» **Quoted passage**:
──────────────────────────────

Increasing the number of aural FB removal attempts predicted complications and need for surgical management, with 3 attempts having OR 3.3 (95% CI, 1.1648-1.8199, P = .025), 4 attempts having an OR of 4.9 (95% CI, 1.05-3.63, P = .034), and 7 attempts having an OR of 21.6 9 (95% CI, 2.98-4.563, P = .045). A proportional relationship between the presence of complications with the number of days of FB retention was found (>10 days: OR 3.4; 95% CI, 1.05-5.16; P = .044).
We have tested the technique on 15 occasions during outreach trips to remote communities where lodged stones in the ear canal had been. Twelve (80%) stones were removed successfully with the nasal bridle system magnet, and 2 required extraction under GA (Table 2). Pure tone audiometry assessments done after removal of stone using the magnetic field technique were within normal ranges. Considering our population was located remotely and the lack of Hospital equipment, no otoacoustic emission tests was performed. No complications, hearing loss, dizziness, or any discomfort were reported.
Aural FBs are common presentations to primary care and emergency departments. Most articles describing patients presenting with aural FBs usually mention the surgical instrumentation as a complementary part of the result section.
The type of FBs commonly found in the ear canal varies worldwide (Table 3). Previous studies in Australia describe aural FBs4,7; however, they have an urban setting. In contrast, this study describes the only tertiary hospital findings as a referral center to the entire Top End of the NT. The most common FB needing surgical management identified were stones, predominant among Aboriginals living in remote communities.

──────────────────────────────

» **Material provided**:
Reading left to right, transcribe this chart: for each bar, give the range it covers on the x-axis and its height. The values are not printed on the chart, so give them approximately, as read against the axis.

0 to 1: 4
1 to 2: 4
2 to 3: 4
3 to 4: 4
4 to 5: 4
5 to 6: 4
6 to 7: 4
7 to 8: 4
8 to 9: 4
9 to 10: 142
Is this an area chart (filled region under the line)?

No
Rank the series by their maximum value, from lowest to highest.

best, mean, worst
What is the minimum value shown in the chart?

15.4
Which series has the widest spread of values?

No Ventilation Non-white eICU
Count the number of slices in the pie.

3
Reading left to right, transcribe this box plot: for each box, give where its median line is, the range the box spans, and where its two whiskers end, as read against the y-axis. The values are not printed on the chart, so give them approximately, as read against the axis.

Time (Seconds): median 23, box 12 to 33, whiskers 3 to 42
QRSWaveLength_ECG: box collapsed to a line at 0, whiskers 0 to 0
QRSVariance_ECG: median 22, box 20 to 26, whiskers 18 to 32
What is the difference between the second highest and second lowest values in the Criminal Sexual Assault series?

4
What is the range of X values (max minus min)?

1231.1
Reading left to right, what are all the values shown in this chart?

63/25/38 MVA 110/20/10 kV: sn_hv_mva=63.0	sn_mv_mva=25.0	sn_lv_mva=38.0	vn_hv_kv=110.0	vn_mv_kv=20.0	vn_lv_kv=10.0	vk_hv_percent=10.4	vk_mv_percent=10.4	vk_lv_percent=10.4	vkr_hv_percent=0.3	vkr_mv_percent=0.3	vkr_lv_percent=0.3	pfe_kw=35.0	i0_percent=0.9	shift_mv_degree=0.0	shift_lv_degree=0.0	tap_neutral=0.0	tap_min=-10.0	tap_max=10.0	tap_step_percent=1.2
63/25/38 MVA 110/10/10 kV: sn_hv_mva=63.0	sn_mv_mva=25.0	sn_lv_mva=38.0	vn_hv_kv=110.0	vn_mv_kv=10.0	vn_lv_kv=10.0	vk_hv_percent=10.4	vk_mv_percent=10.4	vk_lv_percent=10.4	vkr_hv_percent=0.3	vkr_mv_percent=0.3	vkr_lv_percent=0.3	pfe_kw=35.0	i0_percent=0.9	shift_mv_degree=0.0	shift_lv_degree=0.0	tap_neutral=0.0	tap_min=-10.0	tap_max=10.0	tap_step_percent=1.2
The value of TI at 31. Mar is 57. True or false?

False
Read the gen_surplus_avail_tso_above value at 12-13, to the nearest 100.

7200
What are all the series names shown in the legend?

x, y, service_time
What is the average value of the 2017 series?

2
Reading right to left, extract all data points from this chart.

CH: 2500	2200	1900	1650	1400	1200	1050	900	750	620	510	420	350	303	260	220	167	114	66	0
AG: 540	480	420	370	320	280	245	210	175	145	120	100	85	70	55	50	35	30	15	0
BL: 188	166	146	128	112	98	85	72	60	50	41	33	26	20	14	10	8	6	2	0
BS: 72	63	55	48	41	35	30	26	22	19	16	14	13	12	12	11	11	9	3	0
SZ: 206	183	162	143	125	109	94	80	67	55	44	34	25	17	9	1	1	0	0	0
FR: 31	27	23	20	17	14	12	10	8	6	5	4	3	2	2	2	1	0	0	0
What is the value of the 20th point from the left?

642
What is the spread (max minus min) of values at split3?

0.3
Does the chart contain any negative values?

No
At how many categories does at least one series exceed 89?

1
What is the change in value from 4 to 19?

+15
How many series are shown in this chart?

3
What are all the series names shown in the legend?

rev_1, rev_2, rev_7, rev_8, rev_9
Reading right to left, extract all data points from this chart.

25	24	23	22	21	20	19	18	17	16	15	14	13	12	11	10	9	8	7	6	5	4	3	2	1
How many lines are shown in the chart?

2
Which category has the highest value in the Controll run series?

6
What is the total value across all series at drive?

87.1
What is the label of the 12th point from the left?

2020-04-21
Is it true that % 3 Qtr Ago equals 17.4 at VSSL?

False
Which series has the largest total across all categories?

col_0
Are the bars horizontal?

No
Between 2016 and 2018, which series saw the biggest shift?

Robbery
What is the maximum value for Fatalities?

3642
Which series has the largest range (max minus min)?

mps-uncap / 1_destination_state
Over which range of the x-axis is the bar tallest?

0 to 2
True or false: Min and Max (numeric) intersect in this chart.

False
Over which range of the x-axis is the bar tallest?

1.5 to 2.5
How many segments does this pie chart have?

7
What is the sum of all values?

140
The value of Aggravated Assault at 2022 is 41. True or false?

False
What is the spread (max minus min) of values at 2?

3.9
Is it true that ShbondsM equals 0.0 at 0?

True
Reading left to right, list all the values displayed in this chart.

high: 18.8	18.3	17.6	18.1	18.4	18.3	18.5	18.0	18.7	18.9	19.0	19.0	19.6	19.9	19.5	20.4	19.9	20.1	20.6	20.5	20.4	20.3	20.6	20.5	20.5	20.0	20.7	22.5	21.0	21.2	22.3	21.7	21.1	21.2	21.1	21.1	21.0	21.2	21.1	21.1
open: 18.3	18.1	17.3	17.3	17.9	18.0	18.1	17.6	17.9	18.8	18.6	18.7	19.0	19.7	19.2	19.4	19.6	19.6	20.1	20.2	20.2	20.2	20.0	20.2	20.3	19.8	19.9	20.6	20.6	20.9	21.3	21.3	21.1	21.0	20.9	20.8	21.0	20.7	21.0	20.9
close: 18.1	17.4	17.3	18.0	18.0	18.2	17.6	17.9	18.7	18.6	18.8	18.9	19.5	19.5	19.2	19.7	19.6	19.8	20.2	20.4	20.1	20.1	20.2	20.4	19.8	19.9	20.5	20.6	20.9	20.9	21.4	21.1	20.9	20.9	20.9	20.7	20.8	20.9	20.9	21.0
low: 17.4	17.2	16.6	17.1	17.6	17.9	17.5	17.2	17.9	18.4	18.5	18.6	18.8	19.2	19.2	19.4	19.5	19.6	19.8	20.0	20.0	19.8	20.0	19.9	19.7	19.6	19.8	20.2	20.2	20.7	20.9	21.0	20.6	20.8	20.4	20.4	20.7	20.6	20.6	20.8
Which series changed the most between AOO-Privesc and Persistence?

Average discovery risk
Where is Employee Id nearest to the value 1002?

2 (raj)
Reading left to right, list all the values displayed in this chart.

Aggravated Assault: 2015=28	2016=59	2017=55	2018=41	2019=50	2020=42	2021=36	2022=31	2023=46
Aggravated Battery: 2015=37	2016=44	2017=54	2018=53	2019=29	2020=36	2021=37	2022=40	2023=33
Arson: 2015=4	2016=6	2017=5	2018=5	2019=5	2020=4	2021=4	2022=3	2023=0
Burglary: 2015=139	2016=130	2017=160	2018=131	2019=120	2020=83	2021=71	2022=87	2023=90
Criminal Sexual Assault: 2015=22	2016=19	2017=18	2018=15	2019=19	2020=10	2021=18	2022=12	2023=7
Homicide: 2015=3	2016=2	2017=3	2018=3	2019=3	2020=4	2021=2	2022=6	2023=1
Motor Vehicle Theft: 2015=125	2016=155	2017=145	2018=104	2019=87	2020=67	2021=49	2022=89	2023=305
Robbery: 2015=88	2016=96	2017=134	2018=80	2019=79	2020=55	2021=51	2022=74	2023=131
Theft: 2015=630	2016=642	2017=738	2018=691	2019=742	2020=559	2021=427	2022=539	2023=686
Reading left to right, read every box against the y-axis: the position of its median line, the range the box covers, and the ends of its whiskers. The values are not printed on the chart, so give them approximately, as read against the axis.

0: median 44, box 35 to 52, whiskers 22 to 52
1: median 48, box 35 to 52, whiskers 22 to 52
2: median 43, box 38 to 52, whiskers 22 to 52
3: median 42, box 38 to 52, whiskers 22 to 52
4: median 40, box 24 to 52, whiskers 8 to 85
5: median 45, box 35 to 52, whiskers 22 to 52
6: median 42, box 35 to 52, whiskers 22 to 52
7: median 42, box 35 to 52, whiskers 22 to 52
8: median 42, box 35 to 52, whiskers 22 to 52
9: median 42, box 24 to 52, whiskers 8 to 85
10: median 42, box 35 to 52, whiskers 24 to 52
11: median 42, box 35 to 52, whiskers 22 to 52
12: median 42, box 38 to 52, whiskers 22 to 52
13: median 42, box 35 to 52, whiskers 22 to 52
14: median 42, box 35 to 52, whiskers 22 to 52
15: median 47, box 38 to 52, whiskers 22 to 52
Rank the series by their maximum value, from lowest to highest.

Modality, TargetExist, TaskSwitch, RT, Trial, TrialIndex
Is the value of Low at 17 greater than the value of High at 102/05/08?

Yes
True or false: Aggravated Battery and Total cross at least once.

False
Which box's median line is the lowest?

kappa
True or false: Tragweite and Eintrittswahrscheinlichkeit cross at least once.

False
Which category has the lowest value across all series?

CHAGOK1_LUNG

──────────────────────────────

» **Tasks to perform**:
A. Answer these questions from the passage on aural foreign bodies:
(i) On how many occasions was the technique tested during outreach trips?
(ii) Which tests were not performed?
(iii) Which foreign body was the most common one needing surgical management?
B. Translate this sentence from the passage on aural foreign bodies into Spanish: "Aural FBs are common presentations to primary care and emergency departments."
C. Decide whether each statement agrees with the passage on aural foreign bodies:
(i) Previous Australian studies of aural foreign bodies had an urban setting.
(ii) Hearing loss was reported after the stones were removed with the magnet.
(iii) Pure tone audiometry results after magnetic removal were outside normal ranges.
The rows are separate material and are not connected to the passage on aural foreign bodies.

» **Answers by task**:
A.
(i) 15
(ii) Otoacoustic emission tests
(iii) Stones

B. Los cuerpos extraños en el oído son motivos de consulta frecuentes en atención primaria y en los servicios de urgencias.

C.
(i) Yes: "however, they have an urban setting"
(ii) No: "No complications, hearing loss, dizziness, or any discomfort were reported."
(iii) No: "were within normal ranges"